Fragen an den Tagungspräsidenten, Professor Dr. Severin Lenk

In einer Zeit, da die Menschen in unseren Zivilisationsgesellschaften immer älter werden, erreicht die modische „Anti-Aging“ Bewegung nicht nur die Frau sondern langsam auch den alternden Mann. Vital, das heißt gesund und leistungsfähig im Alter sein und bleiben, ist das Ziel, das immer mehr aufgeklärte Männer vor Auge haben.
Auch die „Deutsche Gesellschaft für Urologie“ hat dieses Thema in ihre Weiterbildungsveranstaltungen aufgenommen und klärt in diesem Jahr auf zahlreichen Konferenzen darüber auf. Professor Dr. Severin Lenk, von der „Klinik für Urologie“ der Charité ist Präsident der 13. Jahrestagung der Deutschen Gesellschaft für Andrologie“(Männerheilkunde), die vom 6.- 8. September in Berlin tagt. Wir sprachen mit ihm:
?? Herr Professor Lenk, lässt sich altern durch anti-aging verzögern?
Lenk: Altern kann man dadurch nicht aufhalten. Aber altersspezifische Leiden lassen sich mildern oder ganz verhindern. Dazu gehören die Krankheiten, wie Diabetes, Fettsucht, und seine Folgen, Hochdruck oder Gelenkbeschwerden, die der Mensch selbst verhindern kann, durch Maßhalten beim Essen und Trinken, beim Rauchen und Alkoholkonsum und im Bemühen um körperliche Beweglichkeit und Sport. Auch die Ernährung scheint Einfluss zu haben, etwa auf die Entwicklung von Prostatakrebs beim älteren Mann. Auf jeden Fall sollte man anstreben, mit hoher Lebensqualität ins Alter zu gehen. Und rechtzeitig die im normalen Lebenslauf auftretenden Störungen, sofern sie Krankheitswert erlangen, behandeln lassen. Dann ist oft viel gewonnen.
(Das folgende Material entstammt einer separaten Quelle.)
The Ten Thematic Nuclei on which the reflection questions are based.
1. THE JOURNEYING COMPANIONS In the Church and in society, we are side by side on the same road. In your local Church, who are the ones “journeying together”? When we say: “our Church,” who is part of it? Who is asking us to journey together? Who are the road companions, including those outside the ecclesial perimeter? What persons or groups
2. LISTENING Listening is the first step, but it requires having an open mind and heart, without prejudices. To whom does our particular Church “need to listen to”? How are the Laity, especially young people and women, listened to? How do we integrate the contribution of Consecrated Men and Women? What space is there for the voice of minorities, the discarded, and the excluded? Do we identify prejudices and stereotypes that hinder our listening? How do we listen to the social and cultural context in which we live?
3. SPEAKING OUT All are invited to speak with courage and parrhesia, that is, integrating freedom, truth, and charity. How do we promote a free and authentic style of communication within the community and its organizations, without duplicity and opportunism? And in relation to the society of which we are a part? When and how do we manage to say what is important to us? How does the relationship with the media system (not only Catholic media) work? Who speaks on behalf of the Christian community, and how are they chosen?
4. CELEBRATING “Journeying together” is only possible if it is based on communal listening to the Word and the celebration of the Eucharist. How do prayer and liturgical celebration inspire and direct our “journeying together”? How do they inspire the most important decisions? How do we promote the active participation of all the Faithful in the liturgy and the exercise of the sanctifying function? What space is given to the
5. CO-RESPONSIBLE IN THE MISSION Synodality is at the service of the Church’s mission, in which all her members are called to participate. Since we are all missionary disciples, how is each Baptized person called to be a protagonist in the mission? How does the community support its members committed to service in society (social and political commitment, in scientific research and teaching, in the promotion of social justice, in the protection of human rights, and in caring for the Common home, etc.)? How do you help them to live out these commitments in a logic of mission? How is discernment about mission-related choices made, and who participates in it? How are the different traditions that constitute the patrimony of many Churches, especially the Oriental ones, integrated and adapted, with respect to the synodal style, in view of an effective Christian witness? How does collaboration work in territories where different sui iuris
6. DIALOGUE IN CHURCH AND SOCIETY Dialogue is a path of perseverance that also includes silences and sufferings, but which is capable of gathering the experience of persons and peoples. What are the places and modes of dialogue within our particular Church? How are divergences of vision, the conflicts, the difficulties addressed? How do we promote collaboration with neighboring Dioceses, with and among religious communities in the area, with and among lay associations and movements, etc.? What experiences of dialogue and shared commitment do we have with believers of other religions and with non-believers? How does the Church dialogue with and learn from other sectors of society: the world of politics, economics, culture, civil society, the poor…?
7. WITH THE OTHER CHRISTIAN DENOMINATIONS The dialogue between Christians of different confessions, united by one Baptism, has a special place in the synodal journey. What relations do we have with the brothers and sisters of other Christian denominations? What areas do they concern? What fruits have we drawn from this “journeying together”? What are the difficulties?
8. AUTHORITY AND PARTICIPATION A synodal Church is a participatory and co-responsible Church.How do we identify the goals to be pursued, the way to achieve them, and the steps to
?? An welche Störungen sind beim Manne zu denken?
Lenk: In der Bevölkerung ist bisher noch wenig bekannt, dass beim Manne im Laufe seines Lebens die Sexualhormonproduktion abnimmt und dass dies ein Problem werden kann.
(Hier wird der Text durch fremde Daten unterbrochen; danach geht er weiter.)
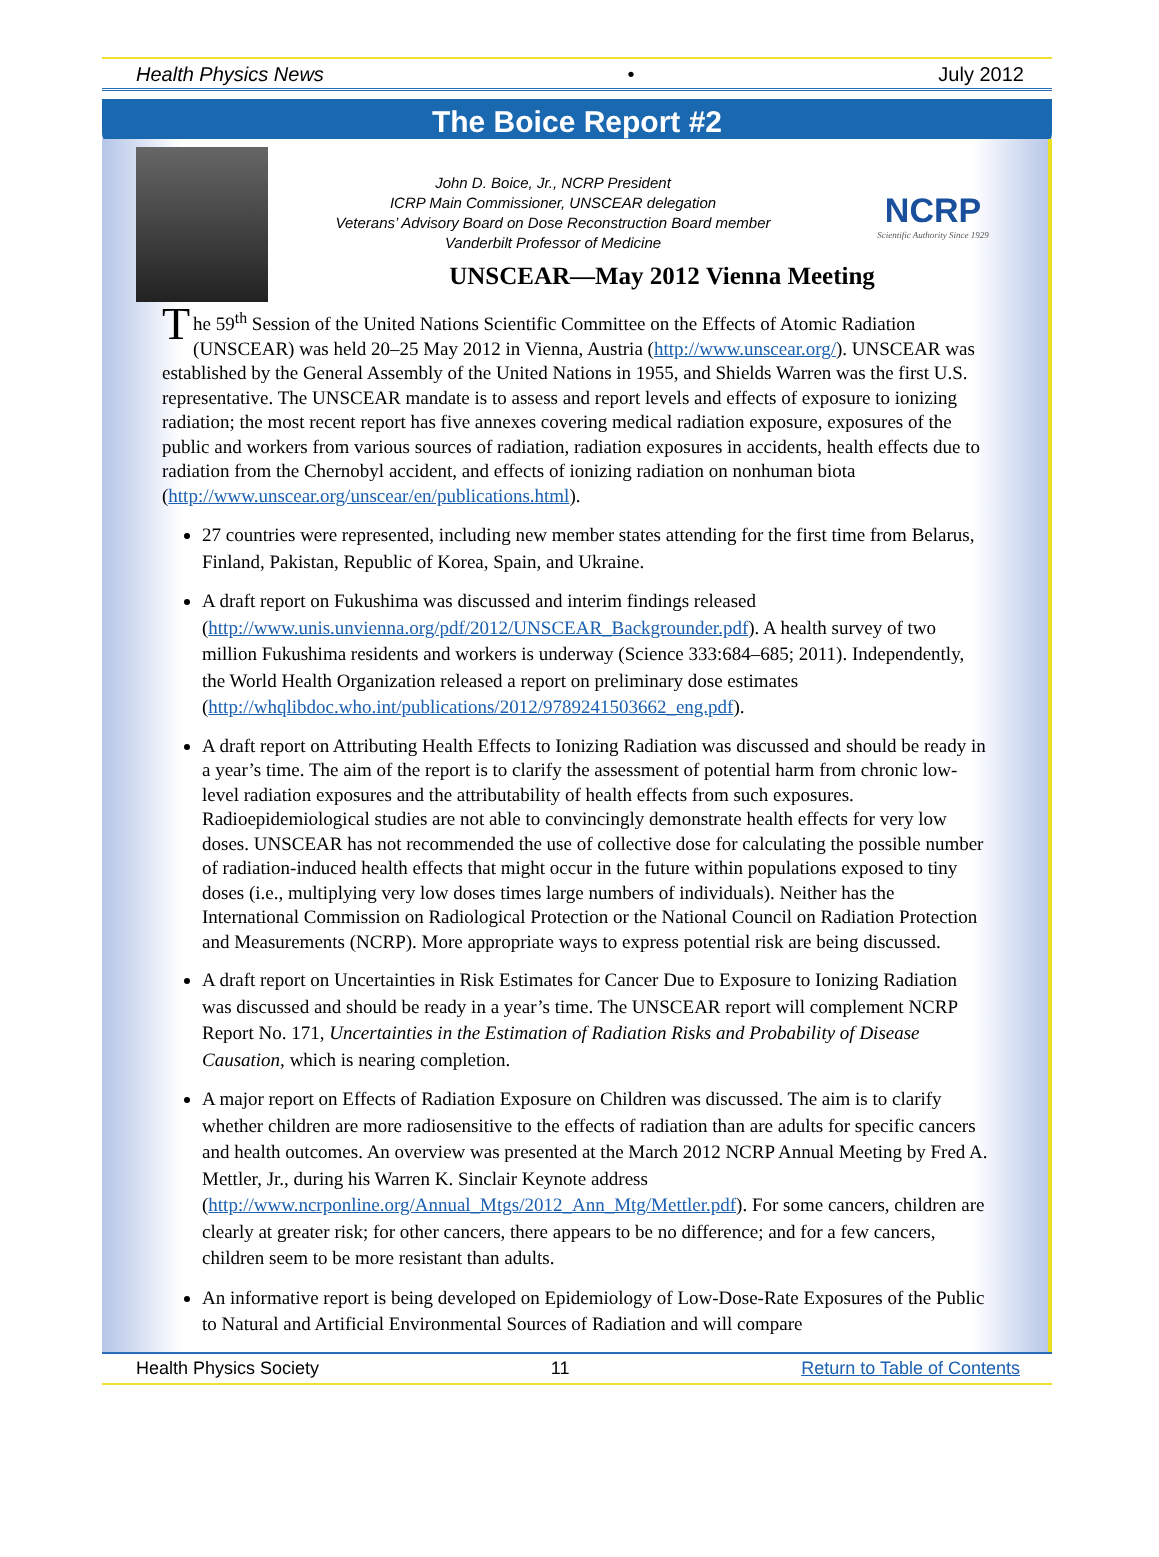Health Physics News • July 2012
The Boice Report #2
John D. Boice, Jr., NCRP President
ICRP Main Commissioner, UNSCEAR delegation
Veterans’ Advisory Board on Dose Reconstruction Board member
Vanderbilt Professor of Medicine
NCRP
Scientific Authority Since 1929
UNSCEAR—May 2012 Vienna Meeting
The 59<sup>th</sup> Session of the United Nations Scientific Committee on the Effects of Atomic Radiation (UNSCEAR) was held 20–25 May 2012 in Vienna, Austria (http://www.unscear.org/). UNSCEAR was established by the General Assembly of the United Nations in 1955, and Shields Warren was the first U.S. representative. The UNSCEAR mandate is to assess and report levels and effects of exposure to ionizing radiation; the most recent report has five annexes covering medical radiation exposure, exposures of the public and workers from various sources of radiation, radiation exposures in accidents, health effects due to radiation from the Chernobyl accident, and effects of ionizing radiation on nonhuman biota (http://www.unscear.org/unscear/en/publications.html).
27 countries were represented, including new member states attending for the first time from Belarus, Finland, Pakistan, Republic of Korea, Spain, and Ukraine.
A draft report on Fukushima was discussed and interim findings released (http://www.unis.unvienna.org/pdf/2012/UNSCEAR_Backgrounder.pdf). A health survey of two million Fukushima residents and workers is underway (Science 333:684–685; 2011). Independently, the World Health Organization released a report on preliminary dose estimates (http://whqlibdoc.who.int/publications/2012/9789241503662_eng.pdf).
A draft report on Attributing Health Effects to Ionizing Radiation was discussed and should be ready in a year’s time. The aim of the report is to clarify the assessment of potential harm from chronic low-level radiation exposures and the attributability of health effects from such exposures. Radioepidemiological studies are not able to convincingly demonstrate health effects for very low doses. UNSCEAR has not recommended the use of collective dose for calculating the possible number of radiation-induced health effects that might occur in the future within populations exposed to tiny doses (i.e., multiplying very low doses times large numbers of individuals). Neither has the International Commission on Radiological Protection or the National Council on Radiation Protection and Measurements (NCRP). More appropriate ways to express potential risk are being discussed.
A draft report on Uncertainties in Risk Estimates for Cancer Due to Exposure to Ionizing Radiation was discussed and should be ready in a year’s time. The UNSCEAR report will complement NCRP Report No. 171, Uncertainties in the Estimation of Radiation Risks and Probability of Disease Causation, which is nearing completion.
A major report on Effects of Radiation Exposure on Children was discussed. The aim is to clarify whether children are more radiosensitive to the effects of radiation than are adults for specific cancers and health outcomes. An overview was presented at the March 2012 NCRP Annual Meeting by Fred A. Mettler, Jr., during his Warren K. Sinclair Keynote address (http://www.ncrponline.org/Annual_Mtgs/2012_Ann_Mtg/Mettler.pdf). For some cancers, children are clearly at greater risk; for other cancers, there appears to be no difference; and for a few cancers, children seem to be more resistant than adults.
An informative report is being developed on Epidemiology of Low-Dose-Rate Exposures of the Public to Natural and Artificial Environmental Sources of Radiation and will compare
Health Physics Society 11 Return to Table of Contents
Woran erkennt der Mann, dass ihm etwas fehlt? ?
Lenk: betroffene Männer klagen über Leistungsinsuffizienz und über Konzentrationsschwäche. Sie haben depressive Verstimmungen, die aber nicht ohne weiteres erkennbar sind, mitunter in ersten Linie im Arbeitsleben offenbar werden: Der Mann scheint überfordert, ist auf ein Mal nicht mehr in der Lage, seine bisherige Leistung zu erbringen, er sieht Mitarbeiter an sich vorüberziehen.
?? Die wenigstens denken dann an eine nachlassende Hormonproduktion in ihrem Körper….
Lenk: Es ist einfach noch zu wenig bekannt, dass männliche Sexualhormone auch das Denkvermögen, die Psyche und die Muskulatur beeinflussen, keineswegs nur die Sexualität. Der Arzt kann im Einzelfall feststellen, ob tatsächlich ein Hormondefizit besteht. Trifft das zu, so lässt sich durch Hormonsubstitution oft durchaus einiges bessern. Das wichtigste ist, dass der Hormonstatus überhaupt erhoben wird, wenn Beschwerden der genannten Art auftreten.
?? Welche Hormone interessieren in diesem Zusammenhang?
Bestimmt wird dabei nicht nur die Menge des männlichen Sexualhormons, des Testosterons, sondern auch die bestimmter Globuline, die in der Leber das Testosteron binden und es damit biologisch unwirksam machen. Außerdem messen wir auch Nebennierenrinden- Hormone, besonders das sogenannte De-hydro-epi-androsteron ( DHEA) und das Androsteronsulfat und ziehen aus allem zusammen dann unsere Schlüsse und leiten daraus unsere Therapieempfehlungen ab. Dazu ist es auch notwendig, stets die Höhe des sogenannten „Prosta-spezifischen Antigens“ (PSA) zu bestimmen und in Abständen zu kontrollieren. Ein überhöhter Wert weist auf einen Prostata-Tumor hin. In solchem Fall ist eine Hormonbehandlung nicht möglich, weil Testosterone das Wachstum vorhandener Krebszellen in der Prostata fördern können.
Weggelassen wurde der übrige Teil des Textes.